What the task asks
Your answer must be the exact lines below, starting with the line with "- [Static folder: to" and going on through the line with "## Sending an SMS", both included, with no pictures.

Material shown

-----

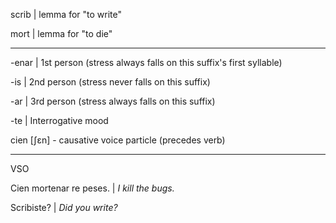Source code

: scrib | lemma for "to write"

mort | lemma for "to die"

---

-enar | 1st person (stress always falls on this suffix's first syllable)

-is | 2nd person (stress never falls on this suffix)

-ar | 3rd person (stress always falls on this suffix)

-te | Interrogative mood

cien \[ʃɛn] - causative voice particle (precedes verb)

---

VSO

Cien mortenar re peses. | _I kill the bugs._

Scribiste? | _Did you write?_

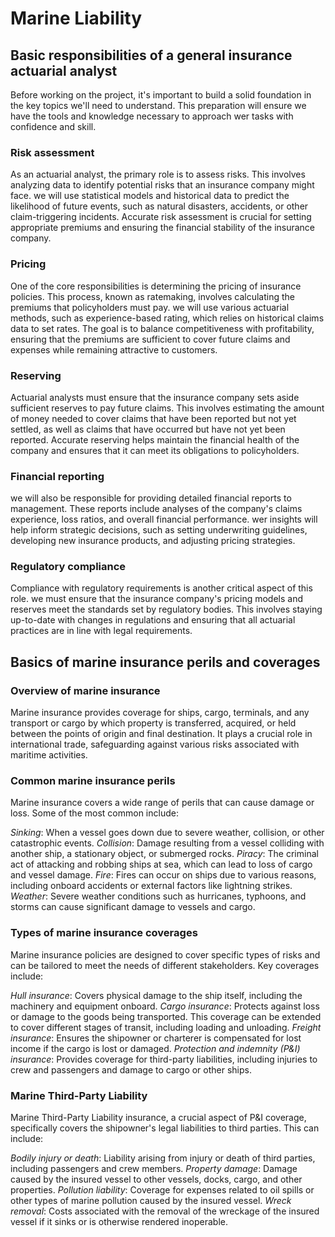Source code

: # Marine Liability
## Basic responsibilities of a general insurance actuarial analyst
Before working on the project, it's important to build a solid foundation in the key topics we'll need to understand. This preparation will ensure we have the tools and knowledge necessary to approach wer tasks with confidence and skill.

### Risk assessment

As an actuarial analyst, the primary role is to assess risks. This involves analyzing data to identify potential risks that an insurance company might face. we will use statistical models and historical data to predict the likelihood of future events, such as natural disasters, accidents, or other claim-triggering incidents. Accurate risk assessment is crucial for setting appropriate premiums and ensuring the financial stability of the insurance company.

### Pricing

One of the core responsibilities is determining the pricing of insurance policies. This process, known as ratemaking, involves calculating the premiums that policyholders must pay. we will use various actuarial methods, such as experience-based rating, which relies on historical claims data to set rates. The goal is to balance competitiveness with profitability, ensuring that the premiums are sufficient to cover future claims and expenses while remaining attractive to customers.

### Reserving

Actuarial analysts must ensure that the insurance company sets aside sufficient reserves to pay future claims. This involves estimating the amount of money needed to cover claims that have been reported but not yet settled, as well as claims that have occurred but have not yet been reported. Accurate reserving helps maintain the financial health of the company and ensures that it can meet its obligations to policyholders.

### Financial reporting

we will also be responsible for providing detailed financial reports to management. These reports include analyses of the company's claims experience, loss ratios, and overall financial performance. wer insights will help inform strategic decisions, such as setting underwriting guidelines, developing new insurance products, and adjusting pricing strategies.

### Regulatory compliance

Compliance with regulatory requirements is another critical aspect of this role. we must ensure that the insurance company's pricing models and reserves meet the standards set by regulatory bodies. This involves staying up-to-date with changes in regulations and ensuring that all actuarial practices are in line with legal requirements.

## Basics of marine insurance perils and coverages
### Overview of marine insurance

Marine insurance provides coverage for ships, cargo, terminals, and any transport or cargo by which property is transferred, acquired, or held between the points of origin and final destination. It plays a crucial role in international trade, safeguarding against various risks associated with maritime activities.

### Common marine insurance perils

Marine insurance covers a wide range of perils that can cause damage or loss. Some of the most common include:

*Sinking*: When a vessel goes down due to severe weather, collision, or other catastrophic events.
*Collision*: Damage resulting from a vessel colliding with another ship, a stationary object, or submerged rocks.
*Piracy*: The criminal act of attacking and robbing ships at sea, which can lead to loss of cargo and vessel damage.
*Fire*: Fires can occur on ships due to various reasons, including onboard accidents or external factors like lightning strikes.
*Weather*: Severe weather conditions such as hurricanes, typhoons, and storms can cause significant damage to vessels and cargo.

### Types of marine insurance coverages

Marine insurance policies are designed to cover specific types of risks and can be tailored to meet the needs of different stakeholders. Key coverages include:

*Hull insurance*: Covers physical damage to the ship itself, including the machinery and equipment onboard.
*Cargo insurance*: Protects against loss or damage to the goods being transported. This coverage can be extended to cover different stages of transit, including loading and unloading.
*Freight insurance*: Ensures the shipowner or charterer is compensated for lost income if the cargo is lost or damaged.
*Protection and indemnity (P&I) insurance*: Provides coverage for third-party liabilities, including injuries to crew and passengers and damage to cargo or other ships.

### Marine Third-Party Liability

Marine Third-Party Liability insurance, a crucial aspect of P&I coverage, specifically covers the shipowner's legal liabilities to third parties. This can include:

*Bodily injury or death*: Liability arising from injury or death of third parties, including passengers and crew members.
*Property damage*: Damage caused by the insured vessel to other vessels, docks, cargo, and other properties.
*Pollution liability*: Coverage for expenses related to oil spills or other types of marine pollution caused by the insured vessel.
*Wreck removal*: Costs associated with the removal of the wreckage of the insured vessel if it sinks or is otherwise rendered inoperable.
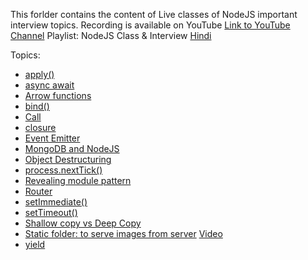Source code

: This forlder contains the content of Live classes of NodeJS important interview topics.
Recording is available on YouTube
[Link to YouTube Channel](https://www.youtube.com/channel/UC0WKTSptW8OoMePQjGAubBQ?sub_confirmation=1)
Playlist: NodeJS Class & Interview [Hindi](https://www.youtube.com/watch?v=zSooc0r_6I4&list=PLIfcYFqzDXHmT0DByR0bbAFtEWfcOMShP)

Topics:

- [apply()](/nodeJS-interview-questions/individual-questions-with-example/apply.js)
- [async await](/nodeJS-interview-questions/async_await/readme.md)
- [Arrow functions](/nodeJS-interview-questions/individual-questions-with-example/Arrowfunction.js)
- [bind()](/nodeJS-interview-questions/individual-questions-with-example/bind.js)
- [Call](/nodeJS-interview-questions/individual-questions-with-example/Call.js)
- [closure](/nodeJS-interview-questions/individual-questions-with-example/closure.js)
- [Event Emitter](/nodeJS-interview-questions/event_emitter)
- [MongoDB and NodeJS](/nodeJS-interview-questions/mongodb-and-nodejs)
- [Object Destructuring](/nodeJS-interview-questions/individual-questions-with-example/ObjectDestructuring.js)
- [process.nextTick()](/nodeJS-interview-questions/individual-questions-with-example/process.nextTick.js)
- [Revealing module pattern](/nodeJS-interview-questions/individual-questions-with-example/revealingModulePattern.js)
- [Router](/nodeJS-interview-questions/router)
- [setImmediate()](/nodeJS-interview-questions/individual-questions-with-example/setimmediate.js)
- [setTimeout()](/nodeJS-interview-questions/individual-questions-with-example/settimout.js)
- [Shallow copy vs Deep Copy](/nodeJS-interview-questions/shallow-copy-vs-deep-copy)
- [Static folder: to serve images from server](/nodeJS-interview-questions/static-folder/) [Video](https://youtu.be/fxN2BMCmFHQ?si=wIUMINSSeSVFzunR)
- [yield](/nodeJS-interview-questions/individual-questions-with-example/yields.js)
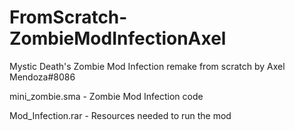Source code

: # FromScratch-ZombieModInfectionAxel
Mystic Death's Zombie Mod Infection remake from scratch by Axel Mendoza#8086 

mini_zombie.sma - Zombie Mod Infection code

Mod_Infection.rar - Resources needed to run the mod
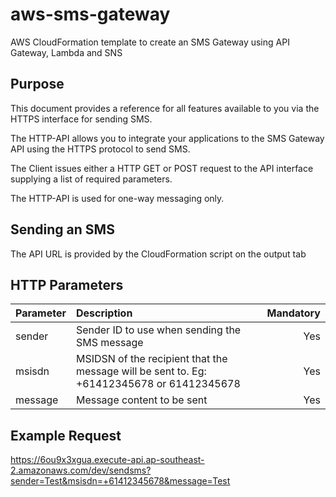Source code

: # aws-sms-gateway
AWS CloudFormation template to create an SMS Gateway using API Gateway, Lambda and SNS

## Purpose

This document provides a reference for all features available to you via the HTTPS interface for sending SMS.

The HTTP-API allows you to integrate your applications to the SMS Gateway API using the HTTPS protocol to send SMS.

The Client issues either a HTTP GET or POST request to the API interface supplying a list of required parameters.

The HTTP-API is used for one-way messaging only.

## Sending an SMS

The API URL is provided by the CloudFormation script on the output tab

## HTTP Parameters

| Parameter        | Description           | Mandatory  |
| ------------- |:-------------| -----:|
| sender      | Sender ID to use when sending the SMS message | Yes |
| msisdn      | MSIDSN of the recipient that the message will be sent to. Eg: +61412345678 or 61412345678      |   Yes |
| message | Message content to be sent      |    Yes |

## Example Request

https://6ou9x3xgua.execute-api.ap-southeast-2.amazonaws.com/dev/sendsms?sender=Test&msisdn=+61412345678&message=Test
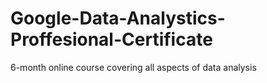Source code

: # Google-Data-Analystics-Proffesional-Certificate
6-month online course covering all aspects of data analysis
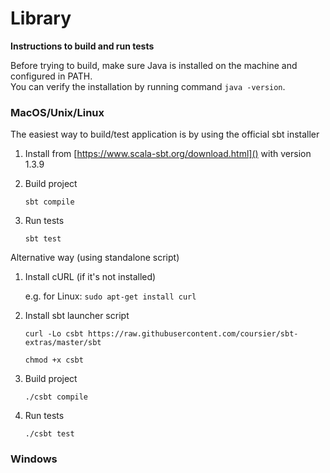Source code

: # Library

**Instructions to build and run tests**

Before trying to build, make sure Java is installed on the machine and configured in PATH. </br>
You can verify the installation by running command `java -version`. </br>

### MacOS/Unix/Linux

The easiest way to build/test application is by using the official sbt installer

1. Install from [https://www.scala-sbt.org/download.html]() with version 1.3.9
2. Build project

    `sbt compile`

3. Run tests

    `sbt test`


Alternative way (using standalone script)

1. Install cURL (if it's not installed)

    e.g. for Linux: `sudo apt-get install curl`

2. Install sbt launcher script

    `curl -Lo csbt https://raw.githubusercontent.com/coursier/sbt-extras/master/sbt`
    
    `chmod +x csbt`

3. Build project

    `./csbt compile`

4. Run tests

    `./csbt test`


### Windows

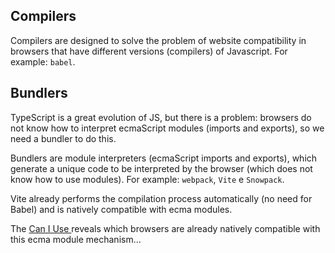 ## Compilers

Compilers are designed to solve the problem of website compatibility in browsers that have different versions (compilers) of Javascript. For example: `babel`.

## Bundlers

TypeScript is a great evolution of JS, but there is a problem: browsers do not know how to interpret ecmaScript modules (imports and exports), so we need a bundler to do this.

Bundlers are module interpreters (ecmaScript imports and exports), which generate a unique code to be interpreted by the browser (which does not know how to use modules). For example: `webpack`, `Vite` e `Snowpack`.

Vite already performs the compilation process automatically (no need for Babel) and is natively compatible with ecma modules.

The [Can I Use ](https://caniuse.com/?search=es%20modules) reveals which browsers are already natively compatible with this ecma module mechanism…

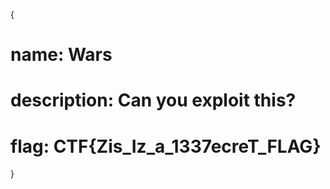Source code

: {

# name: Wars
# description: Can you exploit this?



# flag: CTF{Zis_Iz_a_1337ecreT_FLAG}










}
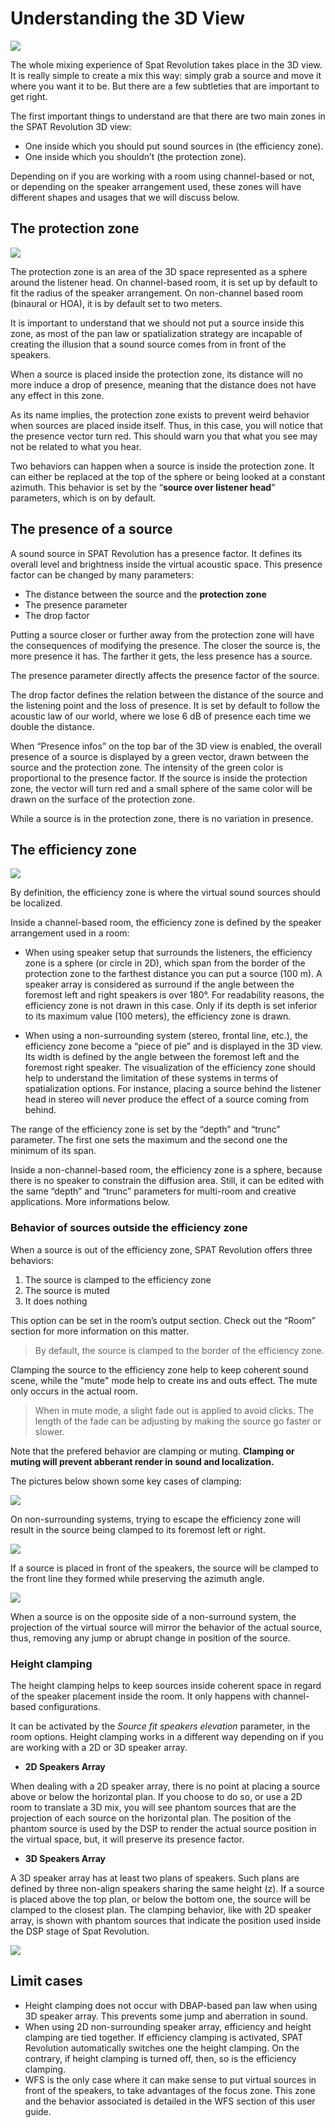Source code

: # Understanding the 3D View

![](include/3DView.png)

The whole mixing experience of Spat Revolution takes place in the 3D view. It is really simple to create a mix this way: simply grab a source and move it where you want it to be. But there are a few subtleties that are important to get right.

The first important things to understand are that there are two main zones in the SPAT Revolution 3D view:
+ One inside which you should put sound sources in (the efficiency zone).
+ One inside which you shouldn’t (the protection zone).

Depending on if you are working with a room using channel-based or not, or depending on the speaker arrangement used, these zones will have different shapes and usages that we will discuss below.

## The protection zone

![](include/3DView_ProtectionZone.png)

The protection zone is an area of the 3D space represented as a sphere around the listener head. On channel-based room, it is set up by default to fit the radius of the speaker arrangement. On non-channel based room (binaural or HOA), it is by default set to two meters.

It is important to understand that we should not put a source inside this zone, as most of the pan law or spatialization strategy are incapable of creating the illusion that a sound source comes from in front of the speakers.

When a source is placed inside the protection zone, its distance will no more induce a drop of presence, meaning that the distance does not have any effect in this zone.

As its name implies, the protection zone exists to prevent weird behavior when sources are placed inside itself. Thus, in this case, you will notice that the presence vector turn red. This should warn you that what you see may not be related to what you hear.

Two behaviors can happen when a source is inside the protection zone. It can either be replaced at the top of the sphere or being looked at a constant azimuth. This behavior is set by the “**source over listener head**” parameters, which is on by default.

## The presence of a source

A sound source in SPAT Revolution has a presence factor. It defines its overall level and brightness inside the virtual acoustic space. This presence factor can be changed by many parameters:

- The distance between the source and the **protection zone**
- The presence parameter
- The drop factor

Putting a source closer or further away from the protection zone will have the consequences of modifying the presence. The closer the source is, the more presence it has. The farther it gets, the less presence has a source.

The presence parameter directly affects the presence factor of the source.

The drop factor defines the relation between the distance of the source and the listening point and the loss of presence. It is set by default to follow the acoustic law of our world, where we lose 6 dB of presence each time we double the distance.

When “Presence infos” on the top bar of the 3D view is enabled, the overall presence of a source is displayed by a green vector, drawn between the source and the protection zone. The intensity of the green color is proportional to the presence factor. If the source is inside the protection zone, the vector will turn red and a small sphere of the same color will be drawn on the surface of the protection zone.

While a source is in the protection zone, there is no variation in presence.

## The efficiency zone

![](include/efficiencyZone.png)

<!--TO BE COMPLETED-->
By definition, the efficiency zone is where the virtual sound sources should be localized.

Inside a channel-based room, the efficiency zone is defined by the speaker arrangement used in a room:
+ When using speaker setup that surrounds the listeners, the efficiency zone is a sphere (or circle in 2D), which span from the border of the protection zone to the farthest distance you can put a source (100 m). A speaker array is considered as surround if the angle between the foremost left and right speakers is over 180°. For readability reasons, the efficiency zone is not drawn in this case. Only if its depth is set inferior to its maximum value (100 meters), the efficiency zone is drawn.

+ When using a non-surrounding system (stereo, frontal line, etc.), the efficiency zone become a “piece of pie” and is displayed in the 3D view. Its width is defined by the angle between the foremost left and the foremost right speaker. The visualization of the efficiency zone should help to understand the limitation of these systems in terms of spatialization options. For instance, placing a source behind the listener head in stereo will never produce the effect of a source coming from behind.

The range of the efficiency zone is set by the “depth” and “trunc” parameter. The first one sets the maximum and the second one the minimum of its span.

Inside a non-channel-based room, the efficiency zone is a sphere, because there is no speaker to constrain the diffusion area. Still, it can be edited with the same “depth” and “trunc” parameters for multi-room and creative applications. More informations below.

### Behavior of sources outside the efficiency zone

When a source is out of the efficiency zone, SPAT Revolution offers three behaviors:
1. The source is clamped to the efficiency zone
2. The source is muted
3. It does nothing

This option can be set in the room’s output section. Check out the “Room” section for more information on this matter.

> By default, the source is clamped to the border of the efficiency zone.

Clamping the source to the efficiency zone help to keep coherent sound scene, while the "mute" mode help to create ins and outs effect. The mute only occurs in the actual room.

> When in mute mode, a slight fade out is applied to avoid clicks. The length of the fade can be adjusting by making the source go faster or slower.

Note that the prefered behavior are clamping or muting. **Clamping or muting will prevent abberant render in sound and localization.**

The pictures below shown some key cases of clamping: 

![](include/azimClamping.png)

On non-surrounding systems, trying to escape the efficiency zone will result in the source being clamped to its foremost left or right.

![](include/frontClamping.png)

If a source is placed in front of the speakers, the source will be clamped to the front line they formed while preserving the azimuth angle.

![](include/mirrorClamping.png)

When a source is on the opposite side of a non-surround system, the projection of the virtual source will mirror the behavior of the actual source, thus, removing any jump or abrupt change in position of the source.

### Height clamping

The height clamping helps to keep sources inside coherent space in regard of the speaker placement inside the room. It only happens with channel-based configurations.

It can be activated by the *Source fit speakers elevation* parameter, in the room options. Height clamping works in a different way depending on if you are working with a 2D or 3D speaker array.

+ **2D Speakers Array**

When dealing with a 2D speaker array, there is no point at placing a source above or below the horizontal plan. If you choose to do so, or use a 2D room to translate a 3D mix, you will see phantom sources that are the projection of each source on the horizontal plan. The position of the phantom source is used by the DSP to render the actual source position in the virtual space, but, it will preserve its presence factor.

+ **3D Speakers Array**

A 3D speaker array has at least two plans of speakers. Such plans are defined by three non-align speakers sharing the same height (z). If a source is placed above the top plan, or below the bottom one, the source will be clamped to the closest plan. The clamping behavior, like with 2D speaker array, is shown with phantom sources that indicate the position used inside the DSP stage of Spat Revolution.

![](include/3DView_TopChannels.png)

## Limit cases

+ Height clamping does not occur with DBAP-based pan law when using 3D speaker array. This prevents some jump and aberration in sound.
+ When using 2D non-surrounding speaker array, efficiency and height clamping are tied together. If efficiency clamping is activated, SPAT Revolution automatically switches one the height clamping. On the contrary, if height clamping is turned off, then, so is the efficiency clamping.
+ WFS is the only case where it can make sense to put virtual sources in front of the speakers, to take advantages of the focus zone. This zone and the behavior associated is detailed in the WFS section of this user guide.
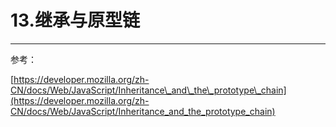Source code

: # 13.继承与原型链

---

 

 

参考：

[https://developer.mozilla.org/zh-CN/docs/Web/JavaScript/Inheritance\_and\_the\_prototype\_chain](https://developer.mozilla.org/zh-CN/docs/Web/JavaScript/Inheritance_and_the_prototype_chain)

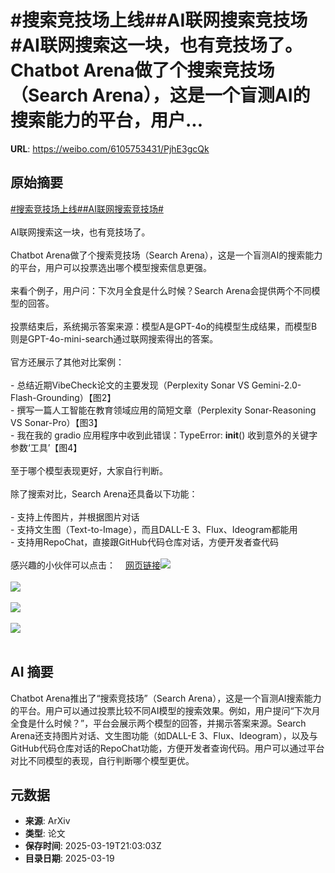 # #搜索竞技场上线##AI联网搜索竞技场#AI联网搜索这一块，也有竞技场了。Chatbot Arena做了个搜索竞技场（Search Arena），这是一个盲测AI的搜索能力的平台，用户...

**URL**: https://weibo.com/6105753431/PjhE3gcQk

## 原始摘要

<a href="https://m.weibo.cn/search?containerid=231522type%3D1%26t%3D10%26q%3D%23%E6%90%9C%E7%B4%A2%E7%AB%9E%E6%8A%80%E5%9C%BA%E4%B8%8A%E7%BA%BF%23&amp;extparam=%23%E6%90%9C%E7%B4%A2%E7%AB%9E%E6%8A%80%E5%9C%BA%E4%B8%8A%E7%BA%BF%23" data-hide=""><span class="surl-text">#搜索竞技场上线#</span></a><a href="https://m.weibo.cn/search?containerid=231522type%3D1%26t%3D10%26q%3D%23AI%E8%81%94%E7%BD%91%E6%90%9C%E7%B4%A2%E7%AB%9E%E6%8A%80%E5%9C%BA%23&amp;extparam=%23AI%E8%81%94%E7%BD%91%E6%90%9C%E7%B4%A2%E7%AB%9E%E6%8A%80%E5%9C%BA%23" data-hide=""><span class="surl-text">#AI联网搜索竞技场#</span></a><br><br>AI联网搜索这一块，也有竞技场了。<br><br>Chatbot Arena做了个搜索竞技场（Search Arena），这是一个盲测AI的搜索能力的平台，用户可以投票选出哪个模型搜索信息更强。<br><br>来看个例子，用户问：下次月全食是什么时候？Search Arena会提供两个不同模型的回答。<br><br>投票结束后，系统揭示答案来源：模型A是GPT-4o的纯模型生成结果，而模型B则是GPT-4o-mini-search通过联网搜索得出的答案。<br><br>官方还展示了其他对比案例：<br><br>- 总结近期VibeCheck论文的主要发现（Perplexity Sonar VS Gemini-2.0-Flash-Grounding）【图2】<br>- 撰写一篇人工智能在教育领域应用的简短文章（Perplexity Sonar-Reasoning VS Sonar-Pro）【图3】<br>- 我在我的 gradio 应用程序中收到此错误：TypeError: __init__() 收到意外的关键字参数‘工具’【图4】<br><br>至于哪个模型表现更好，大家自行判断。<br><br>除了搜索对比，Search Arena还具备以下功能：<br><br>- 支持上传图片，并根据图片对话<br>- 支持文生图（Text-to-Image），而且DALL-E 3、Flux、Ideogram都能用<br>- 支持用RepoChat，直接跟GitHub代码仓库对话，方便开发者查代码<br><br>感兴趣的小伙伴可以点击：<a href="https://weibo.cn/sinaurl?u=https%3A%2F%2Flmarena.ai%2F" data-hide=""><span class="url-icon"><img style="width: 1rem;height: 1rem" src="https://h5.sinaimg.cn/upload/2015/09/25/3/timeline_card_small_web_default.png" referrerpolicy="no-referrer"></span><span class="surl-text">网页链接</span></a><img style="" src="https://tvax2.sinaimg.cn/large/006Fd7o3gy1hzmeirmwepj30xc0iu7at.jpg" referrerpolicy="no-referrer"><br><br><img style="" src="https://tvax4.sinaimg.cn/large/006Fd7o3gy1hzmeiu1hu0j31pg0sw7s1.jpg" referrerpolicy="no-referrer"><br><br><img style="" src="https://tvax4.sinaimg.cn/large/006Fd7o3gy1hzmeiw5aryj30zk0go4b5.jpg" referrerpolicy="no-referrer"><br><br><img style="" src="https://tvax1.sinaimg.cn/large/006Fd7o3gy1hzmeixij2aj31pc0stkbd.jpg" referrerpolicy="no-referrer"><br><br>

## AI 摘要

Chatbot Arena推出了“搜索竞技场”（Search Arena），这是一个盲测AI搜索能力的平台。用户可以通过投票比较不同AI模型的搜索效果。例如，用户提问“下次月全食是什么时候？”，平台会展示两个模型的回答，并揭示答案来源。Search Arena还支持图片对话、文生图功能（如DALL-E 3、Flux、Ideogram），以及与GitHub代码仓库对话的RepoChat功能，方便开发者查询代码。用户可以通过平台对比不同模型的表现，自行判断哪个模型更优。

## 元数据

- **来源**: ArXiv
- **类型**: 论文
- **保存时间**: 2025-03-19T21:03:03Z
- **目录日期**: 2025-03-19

-----

Answer box
- [Static folder: to serve images from server](/nodeJS-interview-questions/static-folder/) [Video](https://youtu.be/fxN2BMCmFHQ?si=wIUMINSSeSVFzunR)
- [yield](/nodeJS-interview-questions/individual-questions-with-example/yields.js)
Source code

: # FromScratch-ZombieModInfectionAxel
Mystic Death's Zombie Mod Infection remake from scratch by Axel Mendoza#8086 

mini_zombie.sma - Zombie Mod Infection code

Mod_Infection.rar - Resources needed to run the mod
Source code

: # aws-sms-gateway
AWS CloudFormation template to create an SMS Gateway using API Gateway, Lambda and SNS

## Purpose

This document provides a reference for all features available to you via the HTTPS interface for sending SMS.

The HTTP-API allows you to integrate your applications to the SMS Gateway API using the HTTPS protocol to send SMS.

The Client issues either a HTTP GET or POST request to the API interface supplying a list of required parameters.

The HTTP-API is used for one-way messaging only.

## Sending an SMS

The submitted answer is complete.